## Prompt
Once the line containing "Хлеб ржаной: 5 -> 10" is reached in the listing below, reproduce it and all later lines through the final one exactly, but omit any pictures.

.....

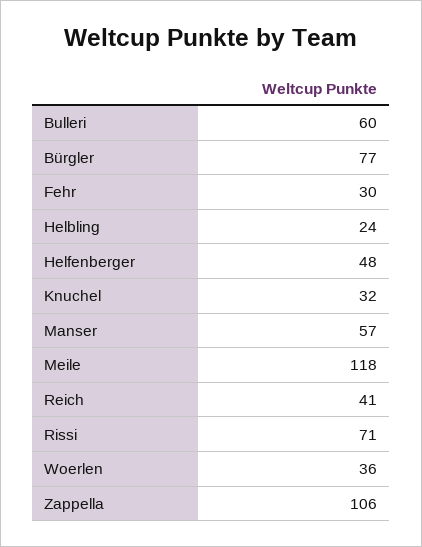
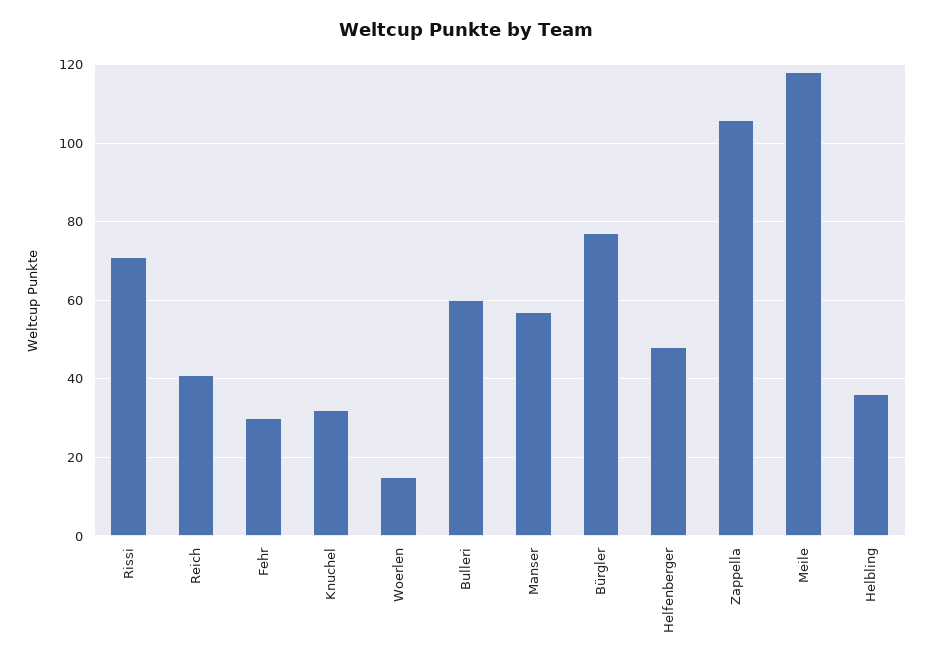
Helbling: 24 -> 35
Woerlen: 36 -> 15

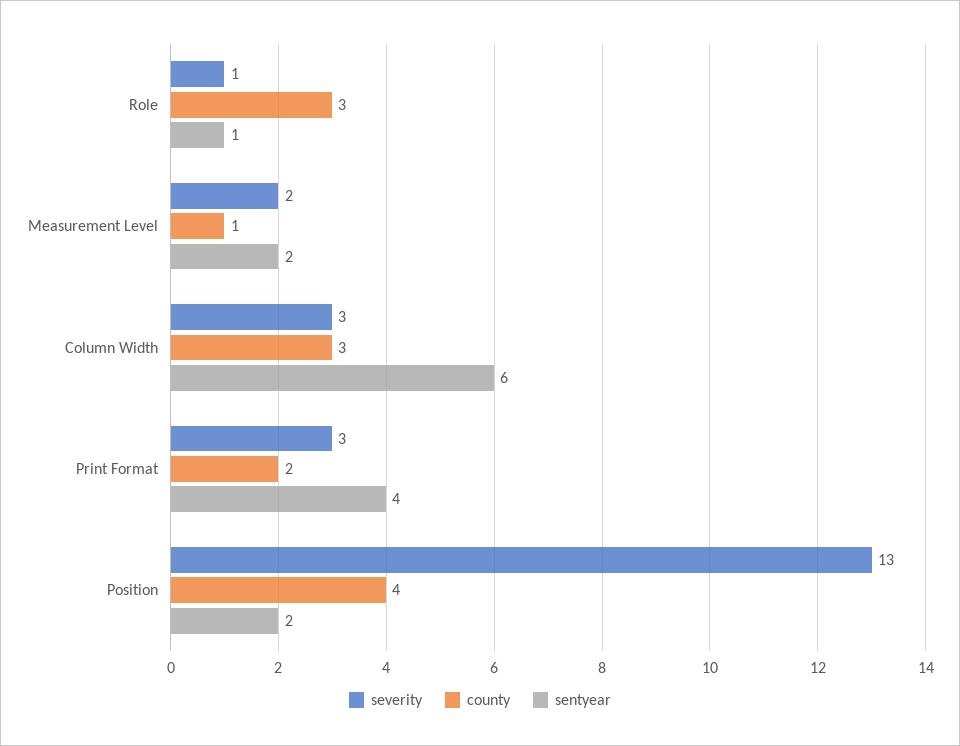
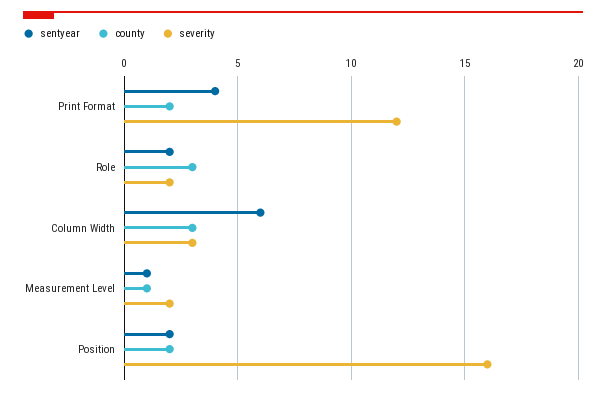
severity, Role: 1 -> 2
sentyear, Role: 1 -> 2
sentyear, Measurement Level: 2 -> 1
severity, Print Format: 3 -> 12
severity, Position: 13 -> 16
county, Position: 4 -> 2

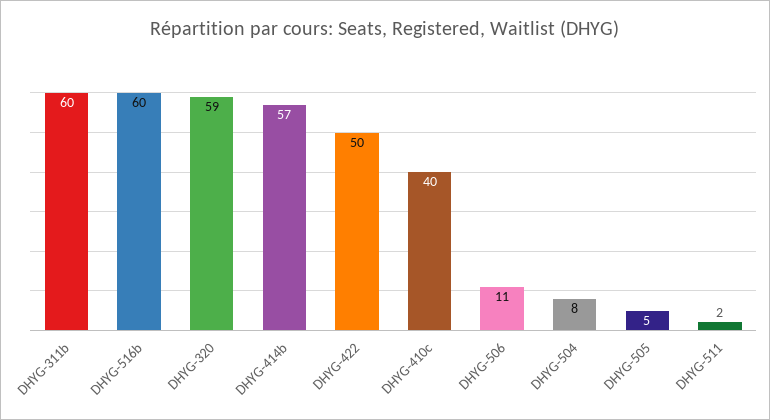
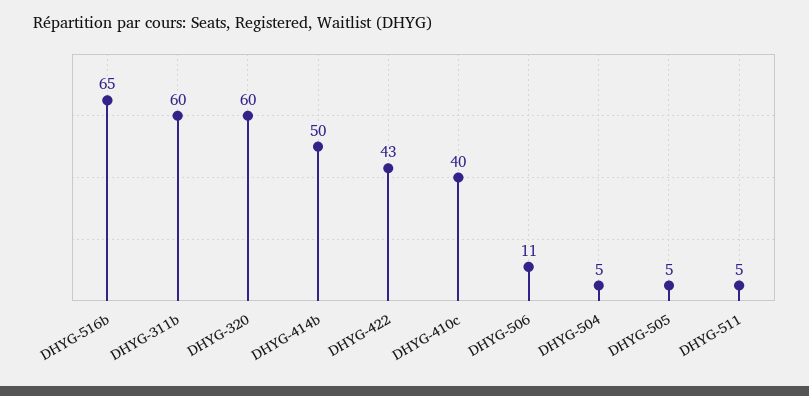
DHYG-516b: 60 -> 65
DHYG-320: 59 -> 60
DHYG-414b: 57 -> 50
DHYG-422: 50 -> 43
DHYG-504: 8 -> 5
DHYG-511: 2 -> 5

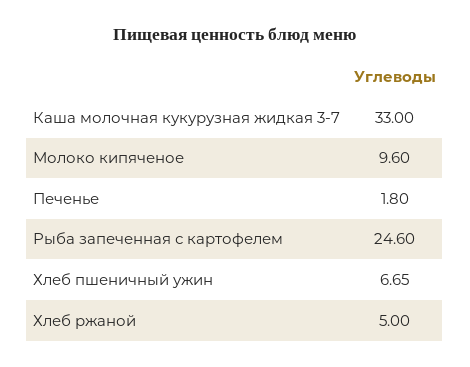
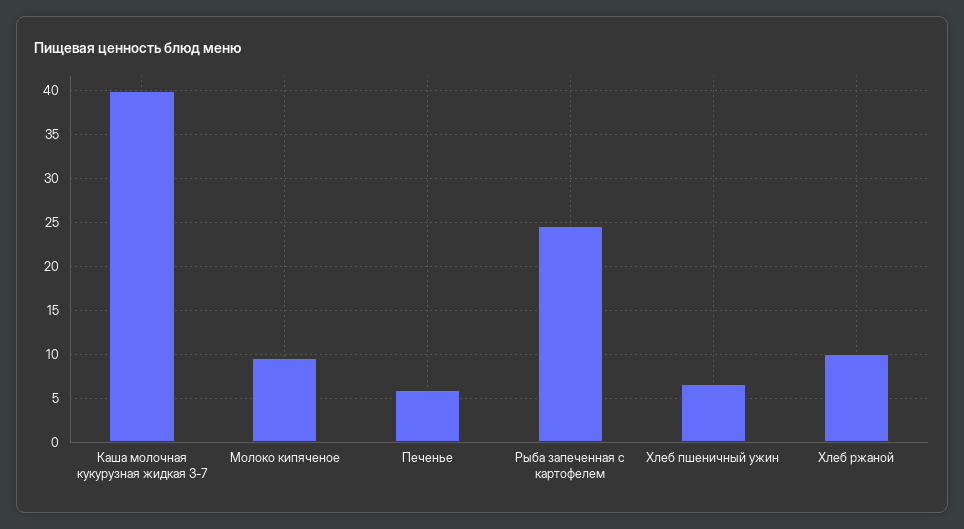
Каша молочная кукурузная жидкая 3-7: 33 -> 40
Печенье: 1.8 -> 6
Хлеб ржаной: 5 -> 10

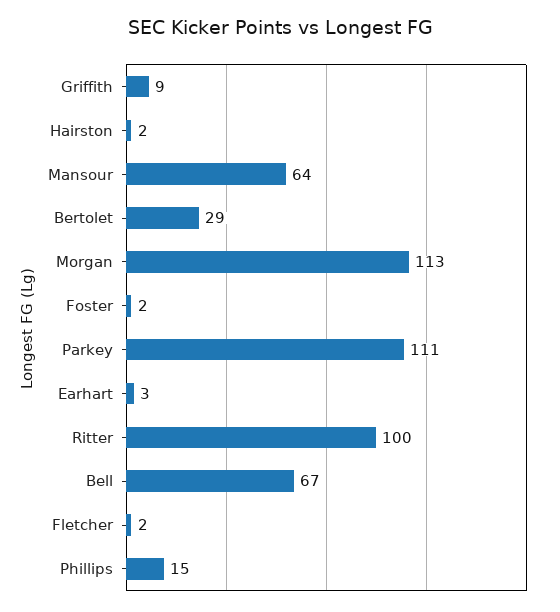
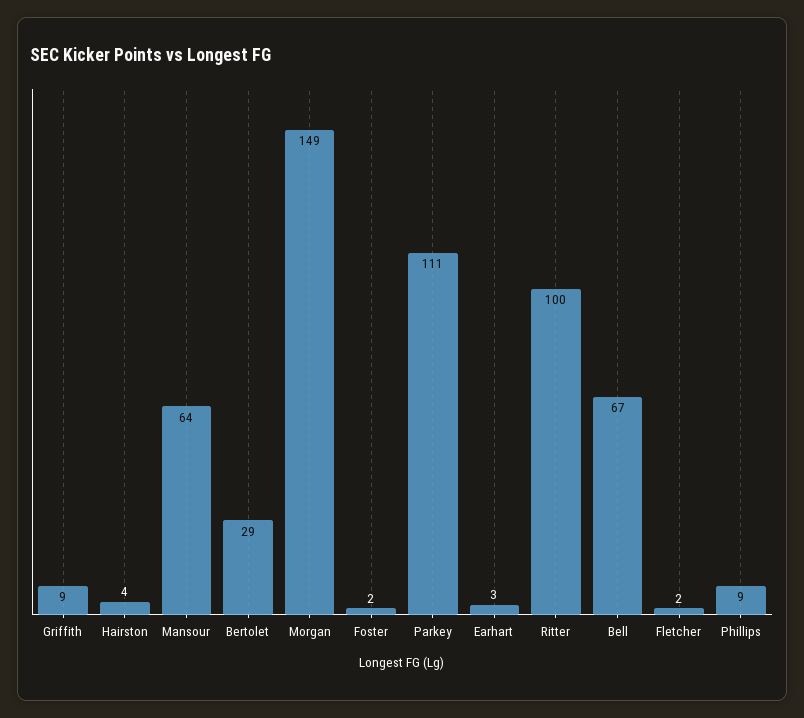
Hairston: 2 -> 4
Morgan: 113 -> 149
Phillips: 15 -> 9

.....

## Solution for this task
Хлеб ржаной: 5 -> 10

Hairston: 2 -> 4
Morgan: 113 -> 149
Phillips: 15 -> 9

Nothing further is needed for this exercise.